Surgiram fricções graves entre ministros da Economia e das Finanças. Entre vários ministros e o das Infra-estruturas. Entre a Saúde e os outros. Sem falar nos disparates incompreensíveis da responsabilidade de governantes relativamente à agricultura e aos fogos florestais. A exibição de conflitos insanáveis entre ministros ou entre o Primeiro ministro e outros ministros é tremenda para a confiança dos eleitores.

 

As divergências, dentro do governo, sobre política fiscal e impostos, revelam uma inesperada quezília interna que o Primeiro ministro foi incapaz de dirimir. Instalou-se a deriva no seio das autoridades políticas e financeiras, com meias verdades, palpites, erros e prognósticos sobre o ano corrente e os próximos.

 

A discussão pública sobre o aumento de poder de compra (diz o governo) e o empobrecimento (afirma a oposição), ou sobre o crescimento de subsídios, salários e pensões (governo) e os cortes brutais na despesa (oposição), assumiu foros de Ópera Bufa, perante a incompreensão dos beneficiários (cidadãos, pensionistas, funcionários…) que não fazem a mínima ideia do que vão receber, pagar, ganhar ou perder… O processo de distribuição dos 125 Euros está a transformar-se num pesadelo burocrático e informático e já se percebeu quem vai sofrer as consequências.
+--
#### OBJETIVO
Segundo o excerto sobre as divergências no governo, por que razão a discussão pública sobre o poder de compra e a despesa assumiu "foros de Ópera Bufa"? Explique em uma a três frases.

#### OS DADOS
+--
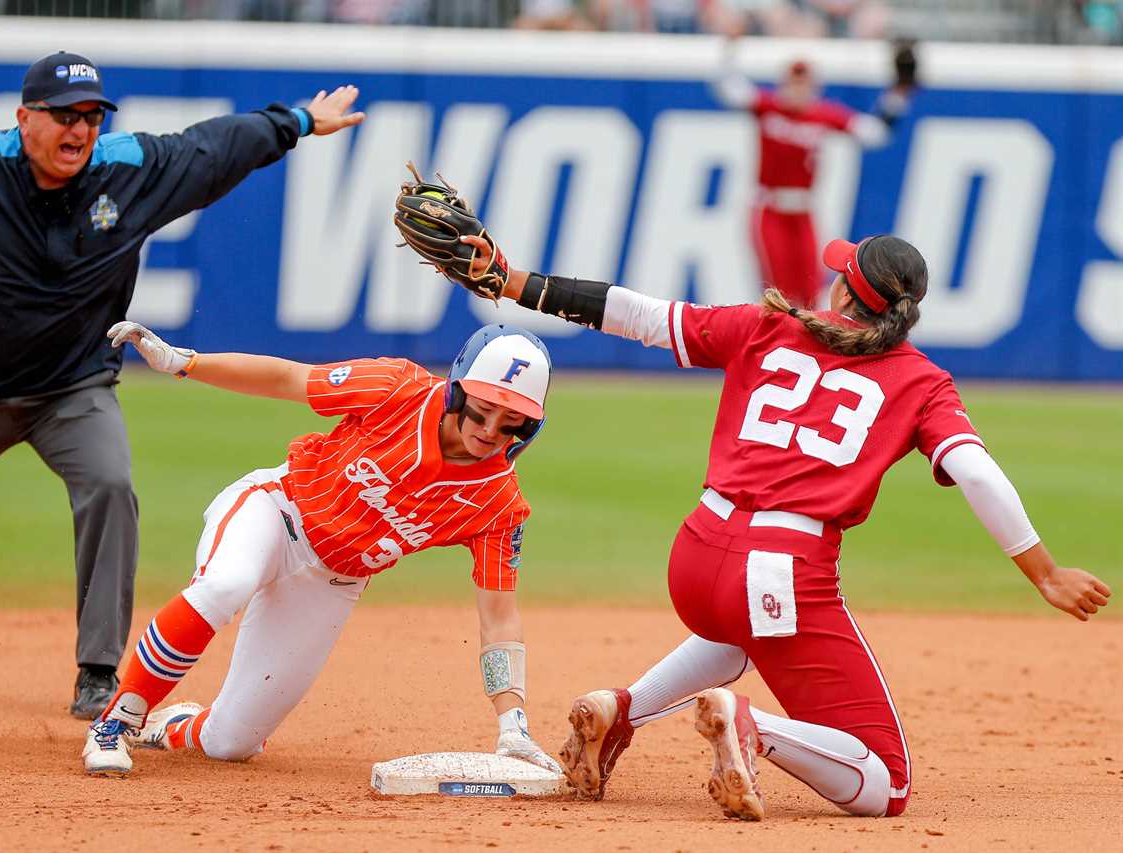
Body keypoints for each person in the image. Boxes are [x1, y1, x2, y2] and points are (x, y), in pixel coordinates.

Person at [441, 229, 1111, 819]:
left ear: (845, 295)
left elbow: (638, 314)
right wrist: (1044, 571)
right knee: (888, 780)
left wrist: (512, 279)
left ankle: (621, 708)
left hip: (698, 551)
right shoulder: (923, 380)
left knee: (740, 637)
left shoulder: (767, 325)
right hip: (782, 568)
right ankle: (752, 727)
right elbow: (977, 472)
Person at [0, 52, 363, 718]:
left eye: (91, 116)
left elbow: (211, 150)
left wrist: (294, 121)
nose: (80, 130)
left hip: (72, 390)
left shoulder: (127, 170)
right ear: (24, 118)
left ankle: (97, 670)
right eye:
+--
#### RESPOSTA
O governo e a oposição sustentam posições opostas: aumento do poder de compra contra empobrecimento, e crescimento de subsídios, salários e pensões contra cortes brutais na despesa. Tudo isto acontece perante a incompreensão dos beneficiários (cidadãos, pensionistas, funcionários), que não fazem a mínima ideia do que vão receber, pagar, ganhar ou perder.